Andrea* has been an NDIS Case Manager in North West Melbourne, and has been for the past five years. She speaks with Mama Mia on condition of anonymity.
While Indigenous Australians make up just 3% of the national population, nearly 6% require disability support and participate in the NDIS. Andrea estimates that about 60 of her participants are Indigenous – mostly women – many of whom have suffered brain damage as a result of domestic violence, she shares.

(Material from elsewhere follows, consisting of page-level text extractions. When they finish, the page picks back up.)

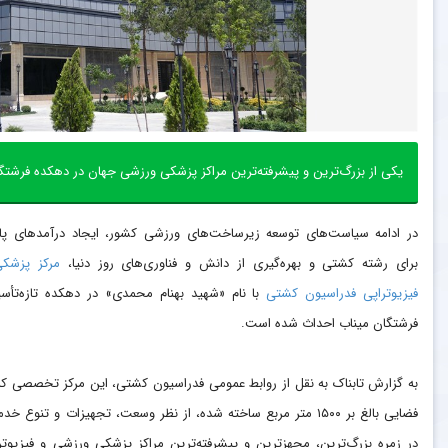
یکی از بزرگ‌ترین و پیشرفته‌ترین مراکز پزشکی ورزشی جهان در دهکده فرشت
در ادامه سیاست‌های توسعه زیرساخت‌های ورزشی کشور، ایجاد درآمدهای پای
برای رشته کشتی و بهره‌گیری از دانش و فناوری‌های روز دنیا،
مرکز پزشک
فیزیوتراپی
فدراسیون کشتی
با نام «شهید بهنام محمدی» در دهکده تازه‌تأ
فرشتگان میناب احداث شده است.
به گزارش تابناک به نقل از روابط عمومی فدراسیون کشتی، این مرکز تخصصی که
فضایی بالغ بر ۱۵۰۰ متر مربع ساخته شده، از نظر وسعت، تجهیزات و تنوع خد
در زمره بزرگ‌ترین، مجهزترین و پیشرفته‌ترین مراکز پزشکی ورزشی و فیزیوتر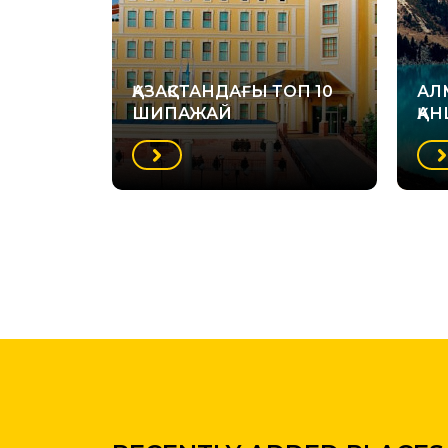
ҚАЗАҚСТАНДАҒЫ ТОП 10
АЛ
ШИПАЖАЙ
ҚА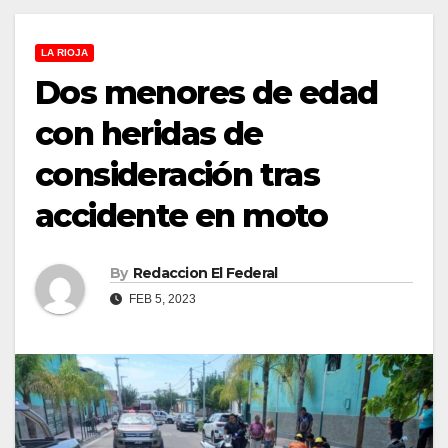
LA RIOJA
Dos menores de edad
con heridas de
consideración tras
accidente en moto
By
Redaccion El Federal
FEB 5, 2023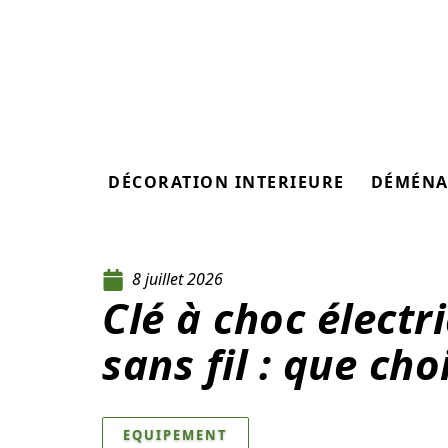
DÉCORATION INTERIEURE
DÉMÉNA
8 juillet 2026
Clé à choc électri
sans fil : que cho
EQUIPEMENT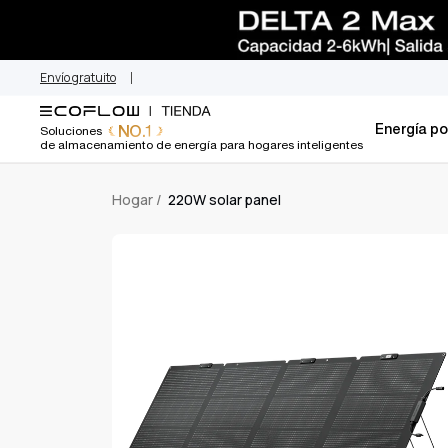
220W solar pane
saltar
al
contenido
Envío gratuito
Energía por
NO.1
Soluciones
de almacenamiento de energía para hogares inteligentes
Hogar
/
220W solar panel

Andrea has worked for three different service providers, yet during her time in the sector she says the level of Aboriginal cultural training has ranged from “excellent” to “non-existent”.
And it showed, along with the occasional racism she witnessed.
Andrea says she has heard comments from co-workers who say Aboriginal clients should just “shut up and be grateful” for the support they receive.
“For many of my older Aboriginal participants, they don’t even know who their parents are or what community they belong to. So they’re isolated, they’re in communal housing, and it’s incredibly sad. And yet you have people working within the system with this ignorant view that they shouldn’t have extra support, when in reality they don’t have any support that really matters – from family” , shares Andrea.
She also heard management complaining about having to conduct country reconnaissance or commemorate special occasions, such as Reconciliation Week. And if marked, it is often a symbolic gathering – without any indigenous voices.
“There’s an attitude of ‘We said ‘sorry’ – can’t they just move on? It’s appalling and management often turns a blind eye.
“In fact, last week my organization had no resources prepared for Reconciliation Week. No posters, no flyers. I had a participant, eager to find a community event, to join his crowd. There was no information to give him. I took the initiative to go to Google and write a list of events for him, but his assistant found every possible excuse not to take him.
“I’m too scared to go to the hospital.”
Due to overt racism or unconscious bias and a historical distrust of white authorities, many Indigenous people are too afraid to seek treatment when needed.
“Trust is a big part of it,” says Pat, “because of cultural respect and cultural safety.”